First off, thanks Dana!
I'm stuck with the 110, I'm going from a 140,000 btu boiler and a 80,000 btu water heater. I'm surprised the 110 is going to be too big considering it only has a 14 gallon internal domestic tank to heat water plus heat the house too, I'm running a recirculating pump for the domestic also. But , then again My ignorance gets me shocked a lot these days and I'm certainly not saying you are wrong to have a smaller boiler but this is what I got! I'm feeling like the customers I had replaced the old conversion burners with a Lennox pulse........25% the physical size, they just couldn't get around the much smaller size and btu.
I've got a pre 70's 3000 sq. ft house with 900 of it in the basement. Over half the house is over crawl space, single story with cathedral ceilings, 18 ft in the middle.......lots of windows (410 sq. ft.) just to give you an idea. I had originally done an online heat calc and came up with close to 30,000 btu/hr. If my math is right I'll be running close to 3000 ft of pex. A couple of the zones are only 280 sq. ft but they both also have 110 sq. ft of double pane windows. Don't think it's a grandiose home, I've got lots of work to do!
The original plan was to go with a grundfos alpha 15-55f pump with high flow Honeywell zone valves going to the radiant manifolds. Would that be my closest save? I've dug a pretty good hole to bury myself in.
Your old boiler had different radiation (maybe enough to balance with the boiler output, maybe not) and more thermal mass, and you probably had only one or two zones(?).
A boiler with a MINIMUM modulated output of 28,500 BTU/hr for a house with a 99% design temp heat load of 30,000 BTU/hr is a LOUSY match, even if it were operated as a single zone. It's guaranteed to never modulate! When you compound that by chopping it up into 6 zones, it's going to short-cycle itself into low efficiency on zone calls, and into early grave. With any of the TT -110s with low-mass radiation you're guaranteed to only have reasonable burn times 5% of the time at your design heat load & zoning, and that's only if you dial in the outdoor reset curves to perfection.
If you're "...stuck with the 11o..." you won't be stuck with it for too many years- you'll short-cycle it to death, unless you either reconfigure the heating system topology to include a significant amount of buffering thermal mass, or run it as a single zone. As a single zone with the reset curve dialed it'll run reasonable burn times and far fewer cycles during calls for heat, but it's probably not what you were looking for.
There are no combi-heaters out there other than tank-types that will work with your zoning as-is unless you add a buffer tank, at which point it makes more sense to go with a tank-type combi heater.

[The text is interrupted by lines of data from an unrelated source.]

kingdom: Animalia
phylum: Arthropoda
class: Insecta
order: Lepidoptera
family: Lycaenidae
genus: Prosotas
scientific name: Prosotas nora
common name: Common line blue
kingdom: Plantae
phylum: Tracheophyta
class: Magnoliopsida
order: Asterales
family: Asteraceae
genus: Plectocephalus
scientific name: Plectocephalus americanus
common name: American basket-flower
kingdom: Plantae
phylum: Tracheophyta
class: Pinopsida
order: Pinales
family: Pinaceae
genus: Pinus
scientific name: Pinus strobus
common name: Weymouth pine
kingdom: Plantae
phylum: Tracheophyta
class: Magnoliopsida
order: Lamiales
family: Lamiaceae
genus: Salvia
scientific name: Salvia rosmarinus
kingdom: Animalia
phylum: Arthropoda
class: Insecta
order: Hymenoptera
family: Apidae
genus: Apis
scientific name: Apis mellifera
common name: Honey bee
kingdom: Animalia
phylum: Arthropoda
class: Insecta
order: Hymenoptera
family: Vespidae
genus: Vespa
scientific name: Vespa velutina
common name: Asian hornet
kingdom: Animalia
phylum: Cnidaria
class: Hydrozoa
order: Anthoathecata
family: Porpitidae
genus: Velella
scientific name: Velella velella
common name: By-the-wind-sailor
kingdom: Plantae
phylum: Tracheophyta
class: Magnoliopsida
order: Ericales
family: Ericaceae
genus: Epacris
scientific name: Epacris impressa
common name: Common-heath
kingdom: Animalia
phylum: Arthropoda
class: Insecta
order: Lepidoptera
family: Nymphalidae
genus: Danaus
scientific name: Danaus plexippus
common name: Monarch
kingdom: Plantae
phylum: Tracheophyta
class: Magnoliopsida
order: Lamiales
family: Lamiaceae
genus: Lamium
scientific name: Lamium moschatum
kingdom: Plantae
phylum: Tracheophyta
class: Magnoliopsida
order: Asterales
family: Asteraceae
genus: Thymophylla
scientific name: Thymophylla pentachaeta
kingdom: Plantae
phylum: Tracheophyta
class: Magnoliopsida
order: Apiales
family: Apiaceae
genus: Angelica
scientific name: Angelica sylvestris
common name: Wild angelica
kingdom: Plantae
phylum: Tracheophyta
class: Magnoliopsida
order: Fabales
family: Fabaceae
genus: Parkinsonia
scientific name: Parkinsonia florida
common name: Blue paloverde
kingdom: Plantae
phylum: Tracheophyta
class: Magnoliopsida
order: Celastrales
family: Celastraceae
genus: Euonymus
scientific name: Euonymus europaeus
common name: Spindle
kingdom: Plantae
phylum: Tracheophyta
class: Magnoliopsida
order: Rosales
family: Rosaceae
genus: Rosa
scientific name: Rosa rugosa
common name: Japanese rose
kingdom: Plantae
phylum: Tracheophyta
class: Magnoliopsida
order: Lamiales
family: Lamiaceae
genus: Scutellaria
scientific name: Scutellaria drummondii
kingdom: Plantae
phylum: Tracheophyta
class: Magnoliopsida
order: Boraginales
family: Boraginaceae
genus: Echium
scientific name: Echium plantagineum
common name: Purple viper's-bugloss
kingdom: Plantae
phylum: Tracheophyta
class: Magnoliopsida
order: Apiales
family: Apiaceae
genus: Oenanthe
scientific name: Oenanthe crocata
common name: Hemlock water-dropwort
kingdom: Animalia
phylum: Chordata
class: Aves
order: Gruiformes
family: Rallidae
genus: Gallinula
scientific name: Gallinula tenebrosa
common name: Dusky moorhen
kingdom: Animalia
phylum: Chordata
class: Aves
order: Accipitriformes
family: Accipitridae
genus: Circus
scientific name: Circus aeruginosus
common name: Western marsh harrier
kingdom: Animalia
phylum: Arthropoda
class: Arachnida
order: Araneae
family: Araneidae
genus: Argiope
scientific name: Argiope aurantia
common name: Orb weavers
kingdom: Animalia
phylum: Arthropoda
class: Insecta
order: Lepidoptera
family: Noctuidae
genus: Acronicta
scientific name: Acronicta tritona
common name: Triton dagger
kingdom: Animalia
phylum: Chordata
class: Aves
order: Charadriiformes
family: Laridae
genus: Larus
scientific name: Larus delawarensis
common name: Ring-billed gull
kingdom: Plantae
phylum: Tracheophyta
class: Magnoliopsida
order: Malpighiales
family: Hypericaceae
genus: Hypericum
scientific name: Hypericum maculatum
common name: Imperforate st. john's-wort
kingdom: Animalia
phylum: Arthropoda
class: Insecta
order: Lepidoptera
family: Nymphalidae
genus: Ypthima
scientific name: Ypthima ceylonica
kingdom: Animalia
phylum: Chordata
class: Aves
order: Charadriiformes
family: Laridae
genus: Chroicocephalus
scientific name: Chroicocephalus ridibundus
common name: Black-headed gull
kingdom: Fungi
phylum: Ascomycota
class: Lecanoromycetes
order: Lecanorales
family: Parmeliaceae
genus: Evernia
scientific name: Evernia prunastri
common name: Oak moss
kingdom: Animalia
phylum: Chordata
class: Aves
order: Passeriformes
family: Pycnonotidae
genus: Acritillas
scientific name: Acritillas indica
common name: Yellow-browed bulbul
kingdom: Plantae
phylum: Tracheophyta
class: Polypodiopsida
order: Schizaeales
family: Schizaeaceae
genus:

There are several boilers out there that modulate down to under 10K, some go as low as ~7,600 BTU/hr out (eg, the
HTP UFT-80W, there are a few others ) which would do just fine with your zone setup, and would have plenty of burner to serve up domestic hot water with an indirect HW heater as the priority zone. Even though it's oversized for any single zone, it's reasonably sized for the whole house load, and which you get the outdoor reset curve dialed right you'll be guaranteed to have overlapping zone calls, and it'll burn almost continuously throughout the winter.
Water velocity in the thin manifold and cavitation issues are the least of it. I can't/won't spec a pump for you even if I had the full system description to calculate the pumping head and flow requirements from, but somebody with the right design software tools could (for a price.) This is not a design-by web-forum level of fix. There are folks posting on this forum who could do the necessary re-design for you and specify the "save" well enough for your heating guy (or a dedicated DIYer) to manage it. But it starts with the real room-by-room heat loads and the room-by-room radiant component details that are already installed.
If I had to guess, a tightened up 3000 foot pre-1970s 2x4 house in Boulder would have a heat load closer to 45-50K @ 0F (Boulder's 99% outside design temp) than 30,000 BTU/hr but that's not going to be enough to save you here. If you have a fuel use history on the place, let's run fuel-use against heating degree days to at least nail down a reasonable upper bound on it.